A pan-European far-right group with a history of violent direct action has chartered a 422-ton ship and says it plans to confront people-smugglers and turn back migrants it finds in the waters off Libya.
Humanitarian organizations say the planned intervention is a "PR provocation" by the Defend Europe group, which is part of the continent-wide, anti-Islam identitarian movement. Identitarians advocate the preservation of national identity and a return to "traditional Western values."
They warn lives could be endangered, if the far-right activists impede refugee-rescue operations in the Mediterranean, something some of the group’s leaders have vowed they will do.
But there were reports Friday that the vessel charted by Defend Europe has been impounded for several days by Egyptian authorities for security reasons because of insufficient documentation and concerns over the crew.
The ship has been at anchor at the Red Sea entrance to the Suez Canal for five days, according to vessel-tracking sites. Canal authorities say the stalling of the ship had nothing to do with them but was ordered by security officials.

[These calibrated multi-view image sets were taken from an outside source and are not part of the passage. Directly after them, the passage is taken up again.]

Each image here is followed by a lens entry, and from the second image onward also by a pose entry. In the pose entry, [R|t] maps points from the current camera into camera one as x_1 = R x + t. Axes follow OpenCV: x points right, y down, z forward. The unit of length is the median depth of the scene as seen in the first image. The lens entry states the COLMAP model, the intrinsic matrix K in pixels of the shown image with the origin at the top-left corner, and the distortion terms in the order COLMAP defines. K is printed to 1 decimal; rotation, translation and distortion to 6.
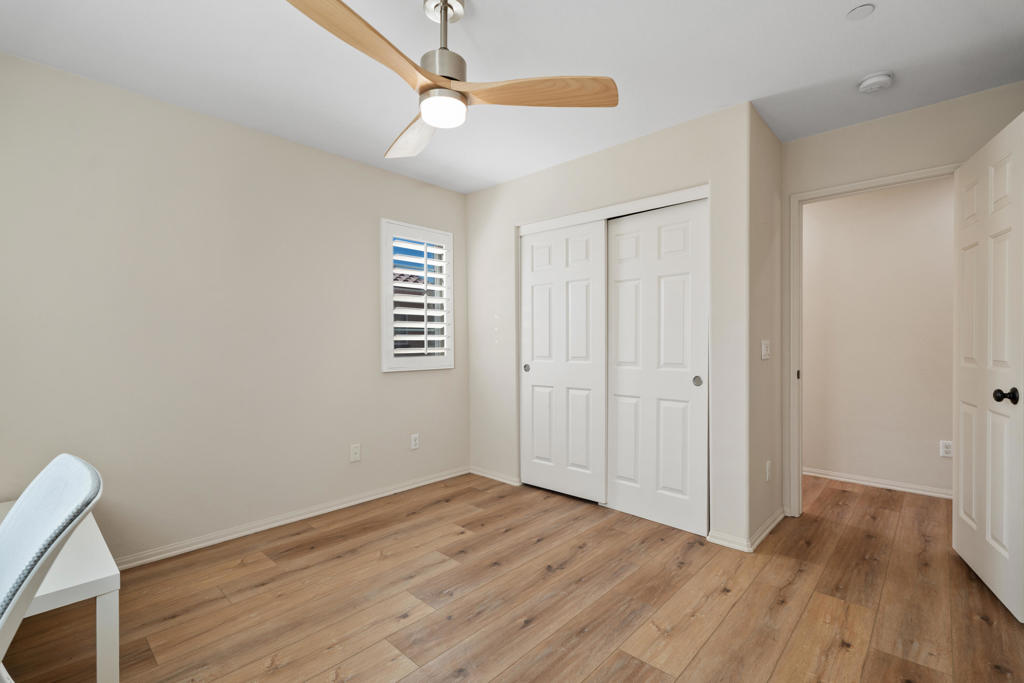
lens RADIAL K [[460.1, 0, 512.1], [0, 460.1, 342.5], [0, 0, 1]] dist [0.005670, -0.002239]
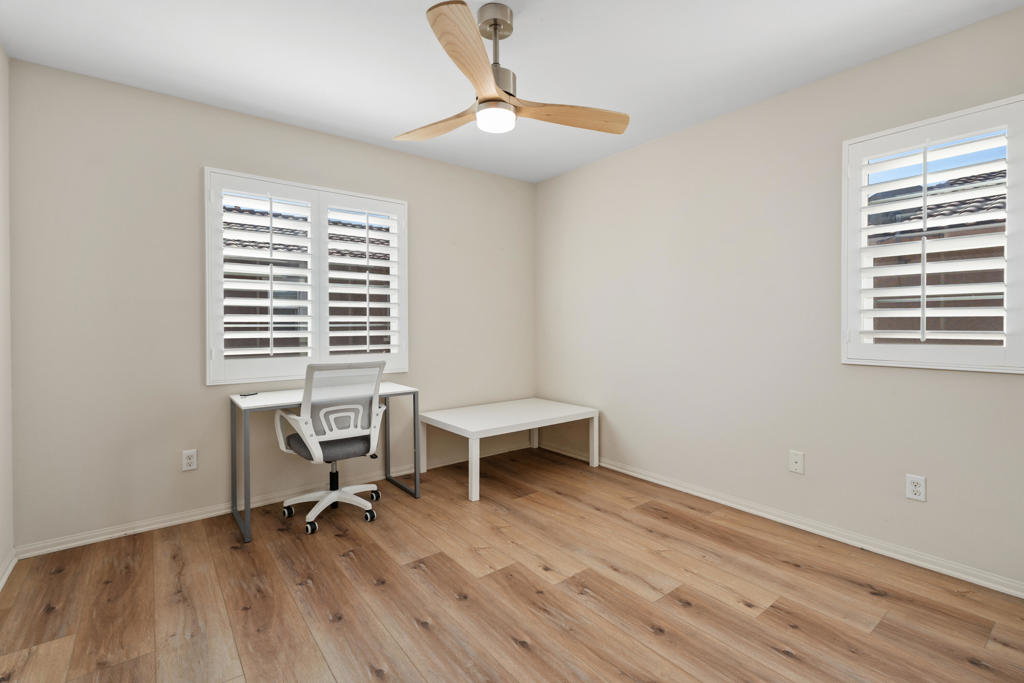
lens RADIAL K [[460.1, 0, 501.2], [0, 460.1, 320.7], [0, 0, 1]] dist [0.005670, -0.002239]
pose [[-0.166022, 0.002479, -0.986119, 0.665795], [0.005115, 0.999986, 0.001653, -0.005563], [0.986109, -0.004770, -0.166032, 0.818287]]
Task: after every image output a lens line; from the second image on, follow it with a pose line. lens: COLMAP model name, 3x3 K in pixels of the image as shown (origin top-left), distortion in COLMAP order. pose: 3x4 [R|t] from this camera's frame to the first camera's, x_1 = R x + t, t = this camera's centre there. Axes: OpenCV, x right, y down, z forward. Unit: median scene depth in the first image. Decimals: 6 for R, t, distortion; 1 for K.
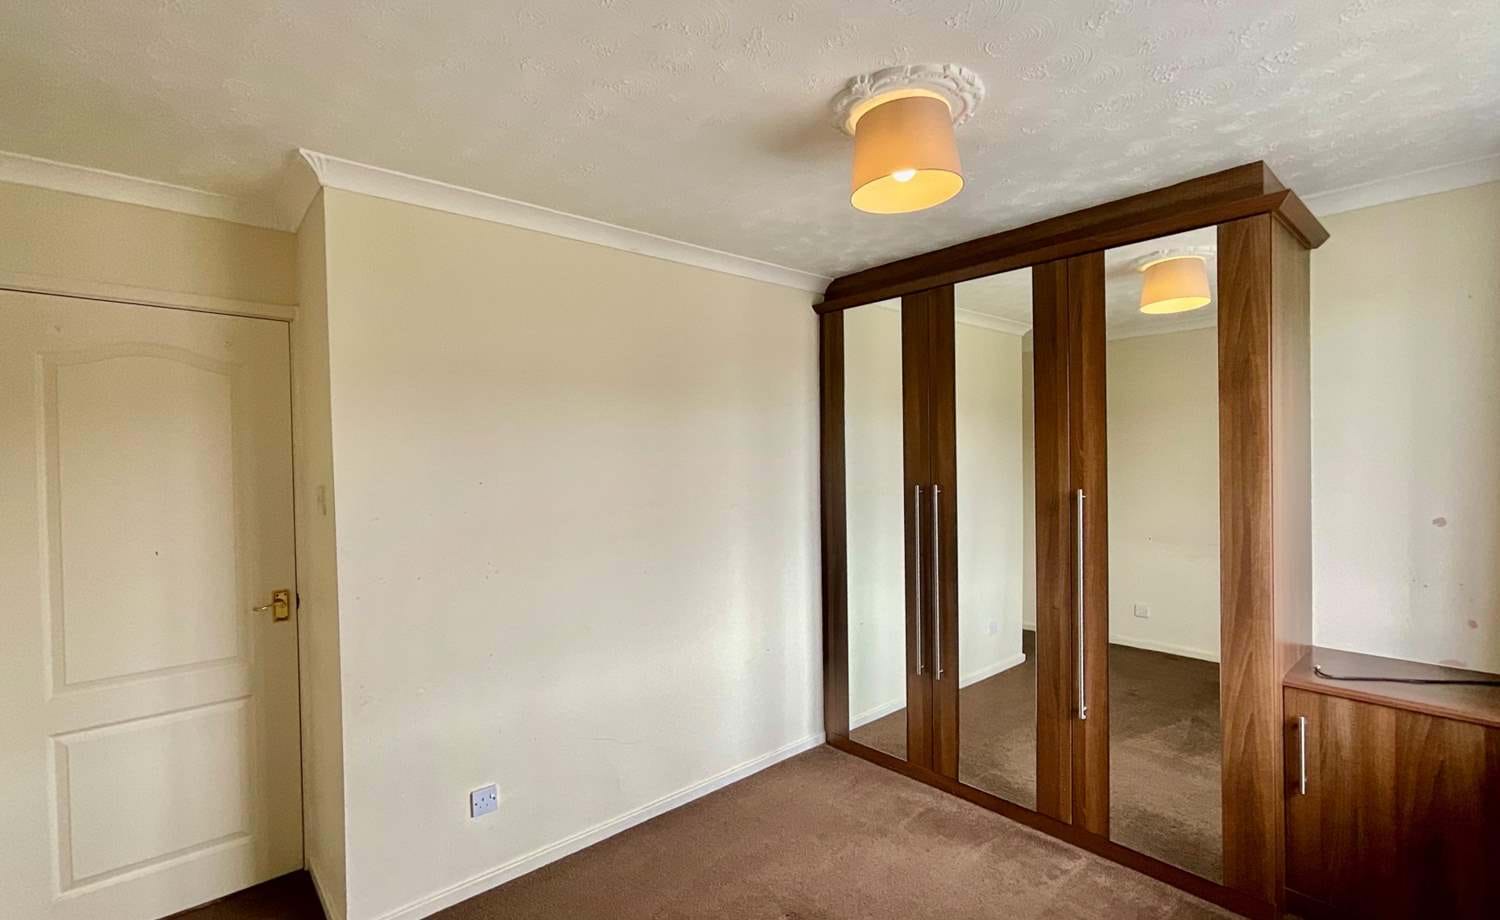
lens RADIAL K [[661.3, 0, 750.0], [0, 661.3, 460.0], [0, 0, 1]] dist [-0.030582, 0.000001]
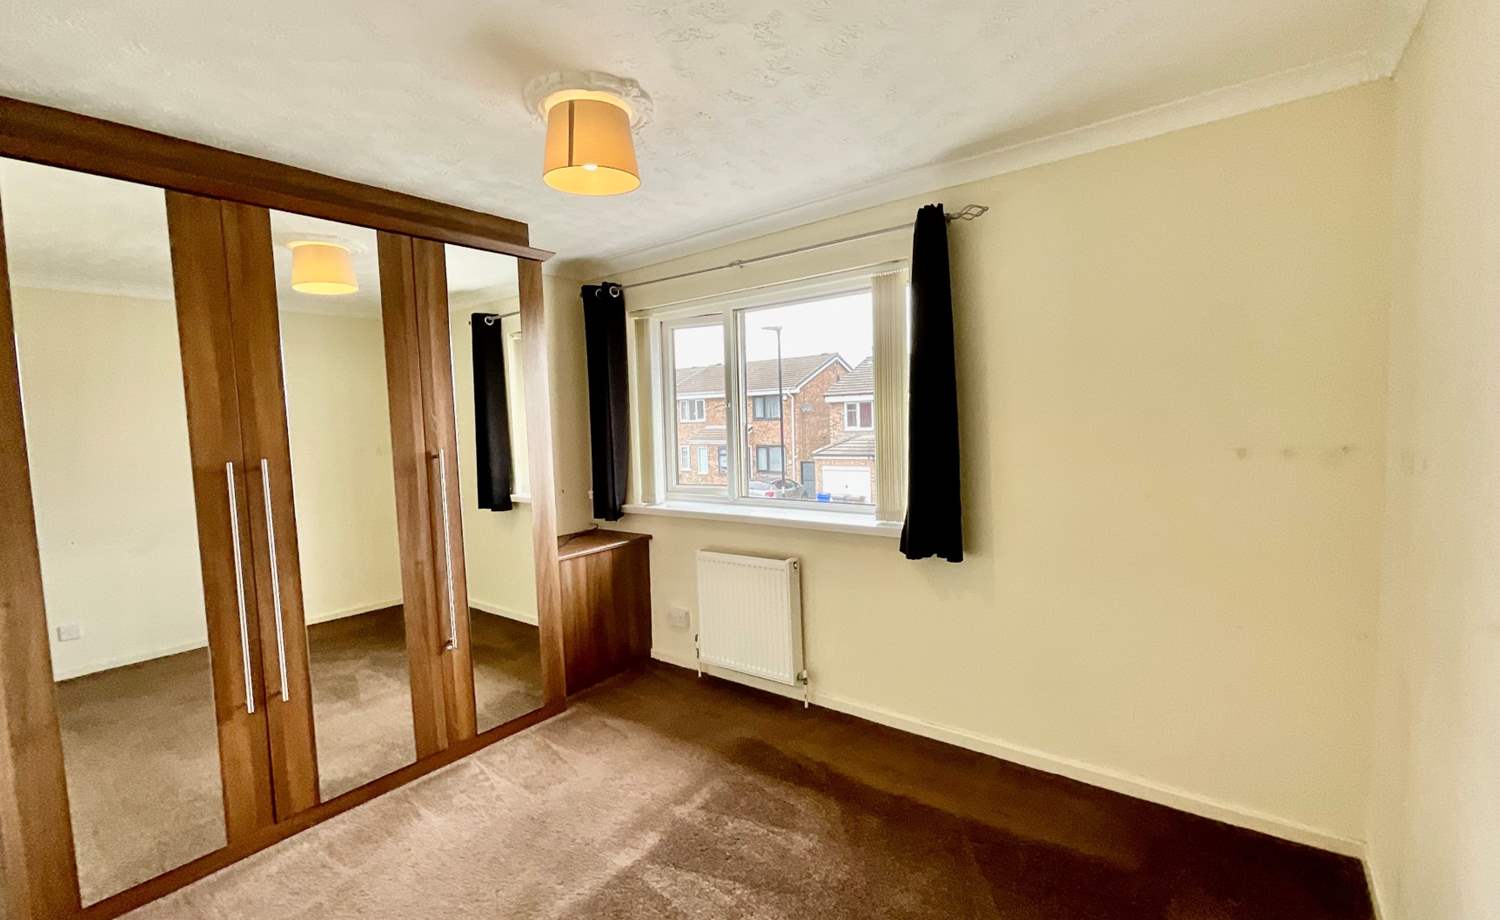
lens RADIAL K [[636.9, 0, 750.0], [0, 636.9, 460.0], [0, 0, 1]] dist [0.000125, -0.000113]
pose [[-0.206665, -0.042764, 0.977477, -0.659370], [0.041207, 0.997777, 0.052365, 0.026855], [-0.977544, 0.051101, -0.204444, 0.671962]]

Humanitarian groups are highlighting the shadowy background of the owner of the ship the far-right activists have chartered, 49-year-old Swedish businessman Sven Tomas Egerstrom, who has provided private maritime security services in Africa.
In 2015, a court in the Seychelles ordered the seizure of a cargo of automatic weapons worth $2 million found on one of Egerstrom’s ships in a case brought by the crew of the vessel, Ocean Bounty, who accused him of abandoning them.
Defend Europe leaders have been contradictory about what they intend to do with chartered ship, the C-Star.
Lorenzo Fiato, head of Defend Europe’s Italian branch, told VOA the activists will coordinate their actions with "Libyan authorities and coast guards in Tripoli." But he admitted Defend Europe has been unable to establish firm contacts in Libya and he appeared unknowledgeable about the militia and trafficker connections of Libya’s coast guards.
"I don’t think there are any legal problems as we are going to cooperate with the authorities. We want to make everything legal. We are protecting our countries from illegal immigration," he says.
Martin Sellner, co-leader of the Austrian identitarian branch and a key figure in Defend Europe, vowed in an online video the group would block NGO "ships from going to the Libyan coast."
Europe’s identitarian movement, which is often dubbed "the hipster right," is a network of social media-savvy young activists mainly operating in France, Germany, Austria and Italy. It has a record of mounting provocative direct-action campaigns and then using the publicity generated to win more recruits and attract donations from crowd-funding appeals.
Identitarians have occupied mosques, and in March 2016 they clashed with French police after burning tires and blocking bridges leading from a makeshift migrant camp known as "the jungle" in Calais.
"Although they may parade and cloak themselves with this 'far right hipster' mantle, something quite disturbing lies underneath their slick rhetoric, with mention of 'remigrating' people from Europe and claims to somehow deport people back to Libya in coordination with the Libyan coast guard. Naive in the extreme, when different factions, militias and rival governments plus people smugglers actually control the coastline," said a spokesman for the British advocacy group Hope Not Hate.
Breach of humanitarian, maritime laws
Human Rights Watch warned Tuesday if Defend Europe activists return migrants to Libya against their will they would be in breach of international humanitarian law and if they impede rescue missions they would be breaking maritime law, which obliges seafarers to save lives at sea.
"My personal response to what they want to do is probably unprintable," says Judith Sunderland of Human Rights Watch, who warns Defend Europe could end up "handing people over to militias that collude with the smugglers and traffickers."
She accused the Identitarian group of aiming to stoke anti-migrant sentiment in Italy, which in recent weeks has mounted and is buffeting the government of Prime Minister Paolo Gentiloni.
More than 86,000 migrants have reached Italy this year from Libya, a 10 percent increase on the same period last year, according to the International Office for Migration. Italy’s migrant detention centers and temporary shelters have reached their capacity of 200,000 and Italian officials have warned neighboring European countries that they are considering granting migrants European Union visas, which would allow them to travel legally to other EU states.
In May, Defend Europe tried unsuccessfully to use a dinghy to block in Italian waters a refugee-rescue vessel chartered by the international NGO Doctors Without Borders (known by its French acronym, MSF). The action generated international media coverage and nearly $170,000 in donations from two crowd-funding appeals. Fiato says Defend Europe was able to charter the C-Star at "a big discount" as the owner supports "what we’re trying to do."
Originally Defend Europe planned to dock the vessel at the Sicilian port of Catania, but now the activists say they plan to keep it anchored 40 kilometers off the coast, as they fear Italian authorities may decide to impound the ship.